Background: The rapid rise of multidrug-resistant bacteria is undermining conventional antibiotics, driving the search for novel scaffolds. Pongamia pinnata, a leguminous medicinal plant rich in flavonoids, karanjin, and pongamol, represents an untapped source of antibacterial leads with strong translational potential.

Methods: Bioactive fractions from P. pinnata seeds and leaves were extracted using methanol and ethyl acetate, followed by LC-MS and NMR characterization. Antibacterial activity was assessed against MDR Staphylococcus aureus, Pseudomonas aeruginosa, and Escherichia coli via CLSI-standard broth microdilution. Biofilm formation and eradication assays were quantified by crystal violet staining and confocal microscopy. Synergy with ceftriaxone and azithromycin was tested using checkerboard and time–kill kinetics. BALB/c mice infected with MDR S. aureus were used for in vivo efficacy and toxicity evaluation.
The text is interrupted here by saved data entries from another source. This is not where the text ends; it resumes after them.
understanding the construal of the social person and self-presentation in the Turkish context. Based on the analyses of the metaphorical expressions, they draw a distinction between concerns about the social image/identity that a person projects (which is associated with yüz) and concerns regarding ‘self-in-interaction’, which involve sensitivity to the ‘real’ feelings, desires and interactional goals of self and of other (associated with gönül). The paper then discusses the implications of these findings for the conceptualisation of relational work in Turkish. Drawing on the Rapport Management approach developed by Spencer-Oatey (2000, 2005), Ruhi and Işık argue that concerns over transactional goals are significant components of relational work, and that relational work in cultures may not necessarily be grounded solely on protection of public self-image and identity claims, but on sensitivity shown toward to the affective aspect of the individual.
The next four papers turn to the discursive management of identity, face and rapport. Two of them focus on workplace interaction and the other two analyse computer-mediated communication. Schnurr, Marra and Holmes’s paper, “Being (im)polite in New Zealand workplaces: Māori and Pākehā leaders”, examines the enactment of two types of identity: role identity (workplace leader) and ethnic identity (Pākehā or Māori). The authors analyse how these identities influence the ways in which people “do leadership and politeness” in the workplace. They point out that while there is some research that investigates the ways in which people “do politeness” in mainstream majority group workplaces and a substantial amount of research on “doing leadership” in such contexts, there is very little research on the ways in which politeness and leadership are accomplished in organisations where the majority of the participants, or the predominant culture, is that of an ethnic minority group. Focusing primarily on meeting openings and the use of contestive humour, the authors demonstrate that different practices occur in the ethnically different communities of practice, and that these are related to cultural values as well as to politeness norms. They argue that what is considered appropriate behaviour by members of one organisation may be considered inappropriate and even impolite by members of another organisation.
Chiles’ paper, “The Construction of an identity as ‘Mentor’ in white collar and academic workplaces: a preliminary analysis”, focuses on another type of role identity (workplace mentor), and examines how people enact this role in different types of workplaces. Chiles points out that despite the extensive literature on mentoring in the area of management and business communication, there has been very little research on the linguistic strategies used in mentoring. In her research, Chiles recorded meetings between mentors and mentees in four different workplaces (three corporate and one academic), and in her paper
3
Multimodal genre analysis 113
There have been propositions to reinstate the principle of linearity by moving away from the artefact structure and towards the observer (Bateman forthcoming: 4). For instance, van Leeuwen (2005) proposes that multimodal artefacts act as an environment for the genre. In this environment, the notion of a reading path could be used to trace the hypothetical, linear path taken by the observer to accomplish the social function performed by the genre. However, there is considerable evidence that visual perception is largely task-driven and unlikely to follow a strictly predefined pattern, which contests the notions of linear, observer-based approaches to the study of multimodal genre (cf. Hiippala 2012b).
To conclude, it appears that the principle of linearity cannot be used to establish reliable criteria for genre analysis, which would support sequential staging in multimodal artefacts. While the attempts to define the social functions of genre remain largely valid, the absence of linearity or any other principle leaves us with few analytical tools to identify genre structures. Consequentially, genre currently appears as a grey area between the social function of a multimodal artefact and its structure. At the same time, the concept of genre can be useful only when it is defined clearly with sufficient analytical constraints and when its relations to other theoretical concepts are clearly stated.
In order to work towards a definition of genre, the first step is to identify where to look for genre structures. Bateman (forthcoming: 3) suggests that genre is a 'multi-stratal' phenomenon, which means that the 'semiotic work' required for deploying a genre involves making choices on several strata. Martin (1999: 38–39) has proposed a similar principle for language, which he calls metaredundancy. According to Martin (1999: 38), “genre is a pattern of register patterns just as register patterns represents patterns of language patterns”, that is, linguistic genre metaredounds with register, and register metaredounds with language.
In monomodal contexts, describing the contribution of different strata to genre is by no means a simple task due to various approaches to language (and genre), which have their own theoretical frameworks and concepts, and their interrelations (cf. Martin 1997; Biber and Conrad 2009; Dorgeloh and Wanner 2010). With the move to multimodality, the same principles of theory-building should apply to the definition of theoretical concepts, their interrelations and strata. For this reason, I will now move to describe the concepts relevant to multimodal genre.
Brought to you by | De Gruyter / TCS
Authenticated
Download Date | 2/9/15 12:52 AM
Results: P. pinnata fractions showed strong antibacterial effects, with MICs of 16 µg/mL (S. aureus), 32 µg/mL (P. aeruginosa), and 24 µg/mL (E. coli). Biofilm inhibition exceeded 72% at sub-MIC levels, while eradication of mature biofilms reached 61% at 32 µg/mL. Synergistic assays revealed marked potentiation with ceftriaxone (FICI 0.34) and azithromycin (FICI 0.39), reducing effective antibiotic concentrations by fourfold. In vivo, alkaloid-rich fractions (50 mg/kg, i.p.) improved survival to 78% versus 18% in controls and reduced bacterial loads in spleen and liver by >2.5 log CFU. Histological analysis confirmed no acute toxicity in major organs.

Conclusion: Pongamia pinnata phytochemicals exhibit robust antibacterial, anti-biofilm, and synergistic activity with conventional antibiotics, validated by in vivo efficacy. These results position P. pinnata as a powerful natural reservoir for developing next-generation antibacterial leads against MDR pathogens.